TESTO FORNITO>

Pizzolante, ha letto le rivelazioni di Luca Palamara nel libro intervista di Alessandro Sallusti?
Sì, e devo dire che molte cose già si sapevano, ma nessuno le aveva mai raccontate con tanta dovizia di particolari e con la conoscenza diretta di un protagonista assoluto del Sistema quale è stato Luca Palamara. L’ex Presidente dell’Associazione Nazionale Magistrati non racconta una giustizia in crisi, ma una democrazia tramortita dalla rottura di ogni equilibrio di potere e dal dominio, non della magistratura nel suo complesso ma delle procure sulla vita democratica.
Quindi non è più la politica a farla da padrona?
La politica è completamente dominata. La politica è stata atterrita, la politica non esiste. Il potere è in testa alle procure. Un tempo le correnti della magistratura erano collaterali alla politica. Una corrente, in particolare, Magistratura Democratica, è stata una forza collaterale al Partito Comunista e, a seguire, a Pds, Ds e Pd. Una cinghia di trasmissione molto potente. Dopo Tangentopoli, i ruoli si sono invertiti e il Pd è diventato la cinghia di trasmissione di Magistratura Democratica dentro il Parlamento. A quel punto, tutte le correnti, non solo Magistratura Democratica, hanno partecipato alla costruzione di un nuovo equilibrio che mette al centro il primato del potere giudiziario, rispetto a ogni altro potere. Tutte le correnti interne alla magistratura, di sinistra, di centro e di destra, si sono accomodate dentro questo nuovo equilibrio e sulla fortificazione del potere acquisito.
Uno strapotere che ha messo ai margini i poteri dello Stato.

ELENCO DATI>

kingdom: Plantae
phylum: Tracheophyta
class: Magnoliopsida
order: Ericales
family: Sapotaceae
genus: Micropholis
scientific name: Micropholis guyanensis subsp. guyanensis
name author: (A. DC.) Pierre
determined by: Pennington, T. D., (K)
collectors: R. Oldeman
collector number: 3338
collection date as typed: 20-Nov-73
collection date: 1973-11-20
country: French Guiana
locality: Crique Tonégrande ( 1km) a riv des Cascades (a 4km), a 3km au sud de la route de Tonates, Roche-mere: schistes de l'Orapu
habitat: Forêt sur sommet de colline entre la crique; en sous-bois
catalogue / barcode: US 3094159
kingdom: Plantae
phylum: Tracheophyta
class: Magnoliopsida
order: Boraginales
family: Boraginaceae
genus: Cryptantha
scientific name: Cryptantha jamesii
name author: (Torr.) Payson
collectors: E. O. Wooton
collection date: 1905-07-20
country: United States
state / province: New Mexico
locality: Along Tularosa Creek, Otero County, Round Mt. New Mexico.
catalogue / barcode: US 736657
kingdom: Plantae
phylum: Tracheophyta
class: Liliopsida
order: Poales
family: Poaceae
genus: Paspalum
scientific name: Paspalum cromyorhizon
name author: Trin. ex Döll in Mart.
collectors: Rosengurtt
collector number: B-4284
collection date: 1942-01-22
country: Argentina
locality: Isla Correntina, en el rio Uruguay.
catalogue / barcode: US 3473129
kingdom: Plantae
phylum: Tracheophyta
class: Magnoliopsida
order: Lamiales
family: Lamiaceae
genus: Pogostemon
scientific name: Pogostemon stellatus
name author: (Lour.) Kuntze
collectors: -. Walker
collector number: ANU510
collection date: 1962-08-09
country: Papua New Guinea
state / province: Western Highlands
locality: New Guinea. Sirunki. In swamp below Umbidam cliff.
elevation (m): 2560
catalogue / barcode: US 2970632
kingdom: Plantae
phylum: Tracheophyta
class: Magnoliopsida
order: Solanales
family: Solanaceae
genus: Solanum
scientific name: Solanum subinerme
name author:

CONSEGNA 1>
Rispondi in base all'intervista:
(a) Chi ha firmato il libro intervista con Luca Palamara?
(b) Quale carica ha ricoperto in passato Palamara?
(c) A quale partito è stata collaterale all'inizio Magistratura Democratica?
CONSEGNA 2>
Stabilisci se ciascuna affermazione concorda con l'intervista, citando le parole che lo decidono:
(a) Secondo l'intervistato, Palamara descrive una giustizia in crisi.
(b) Dopo Tangentopoli il Pd è diventato la cinghia di trasmissione di Magistratura Democratica dentro il Parlamento.
(c) Solo Magistratura Democratica ha contribuito al nuovo equilibrio centrato sul potere giudiziario.
CONSEGNA 3>
Prosegui l'intervista sul libro di Palamara a partire dal punto in cui si interrompe.
Il materiale è a sé stante e non fa parte dell'intervista.

RISPOSTA FINALE 1>
(a) Alessandro Sallusti.
(b) Presidente dell'Associazione Nazionale Magistrati.
(c) Al Partito Comunista.

RISPOSTA FINALE 2>
(a) No: «non racconta una giustizia in crisi, ma una democrazia tramortita dalla rottura di ogni equilibrio di potere».
(b) Sì: «il Pd è diventato la cinghia di trasmissione di Magistratura Democratica dentro il Parlamento».
(c) No: «tutte le correnti, non solo Magistratura Democratica, hanno partecipato alla costruzione di un nuovo equilibrio».

RISPOSTA FINALE 3>
Con il Sistema descritto da Palamara è del tutto evidente che i partiti sono diventati collaterali allo strapotere delle procure. Questo significa che è saltato ogni equilibrio democratico, con la subordinazione del potere legislativo della politica al potere giudiziario. E, dentro il potere giudiziario, con il dominio delle procure e dell’accusa sui tribunali. E’ un potere, che prescinde dai tribunali, dalle sentenze, dal secondo e terzo grado di giudizio. Uno strapotere galvanizzato da quella che Palamara chiama la regola del tre. Un pubblico ministero, un giornalista amico e un partito di riferimento, messi insieme, creano un potere che supera quello del Parlamento e del Governo. La stampa tace, perché del Sistema è stata complice. I partiti non hanno capito che non è in discussione il funzionamento democratico della giustizia, ma la democrazia stessa, perché è saltato l’equilibrio fra i poteri previsto dalla Costituzione. E che i due poteri succubi, il legislativo e l’esecutivo, sono diventati ostaggi di un potere infinitamente superiore. Quello delle procure.
La politica è rimasta a guardare?
La politica è diventata secondaria. I patti sono stretti autonomamente dentro la magistratura. Nella nomina dei capi delle procure e anche dei tribunali il potere politico è solo una sponda, non ordina, ma è solo complice. Le correnti della magistratura diventano le protagoniste di una democrazia distorta e asservita.
Nel libro si parla sempre di procuratori e di pubblici ministeri. Mai di tribunali e organi giudicanti.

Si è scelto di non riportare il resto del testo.